[AIM OF THE TASK]:
Your answer must be an exact copy of the records, with no pictures included.

[DATA TO PROCESS]:

□ □ □ □

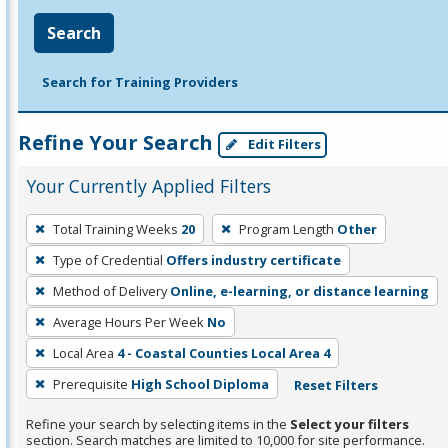
Search
Search for Training Providers
Refine Your Search
Edit Filters
Your Currently Applied Filters
To
Total Training Weeks
20
Program Length
Other
remove
Type of Credential
Offers industry certificate
a
filter,
Method of Delivery
Online, e-learning, or distance learning
press
Average Hours Per Week
No
Enter
Local Area
4 - Coastal Counties Local Area 4
or
Prerequisite
High School Diploma
Reset Filters
Spacebar.
Refine your search by selecting items in the
Select your filters
section. Search matches are limited to 10,000 for site performance.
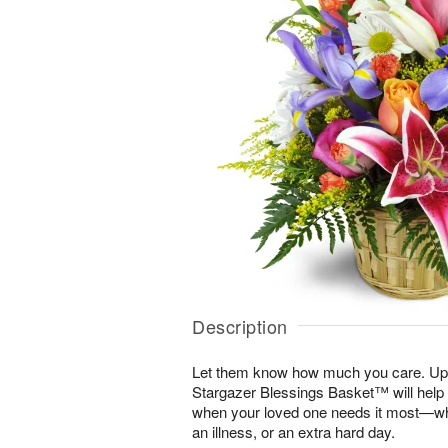
Description
Let them know how much you care. Uplif
Stargazer Blessings Basket™ will help
when your loved one needs it most—whe
an illness, or an extra hard day.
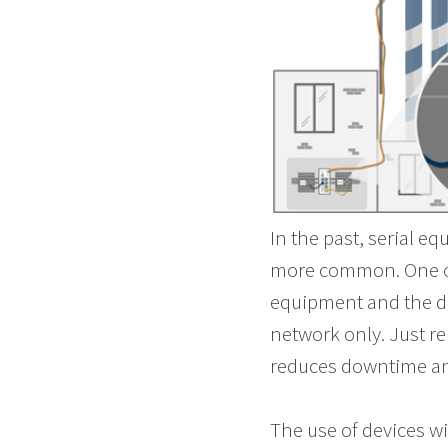
In the past, serial 
more common. One of 
equipment and the da
network only. Just re
reduces downtime and
The use of devices wi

□ □ □ □

[EXPECTED ANSWER]:
Search
Search for Training Providers
Refine Your Search
Edit Filters
Your Currently Applied Filters
To
Total Training Weeks
20
Program Length
Other
remove
Type of Credential
Offers industry certificate
a
filter,
Method of Delivery
Online, e-learning, or distance learning
press
Average Hours Per Week
No
Enter
Local Area
4 - Coastal Counties Local Area 4
or
Prerequisite
High School Diploma
Reset Filters
Spacebar.
Refine your search by selecting items in the
Select your filters
section. Search matches are limited to 10,000 for site performance.
Description
Let them know how much you care. Uplif
Stargazer Blessings Basket™ will help
when your loved one needs it most—whe
an illness, or an extra hard day.
In the past, serial 
more common. One of 
equipment and the da
network only. Just re
reduces downtime and
The use of devices wi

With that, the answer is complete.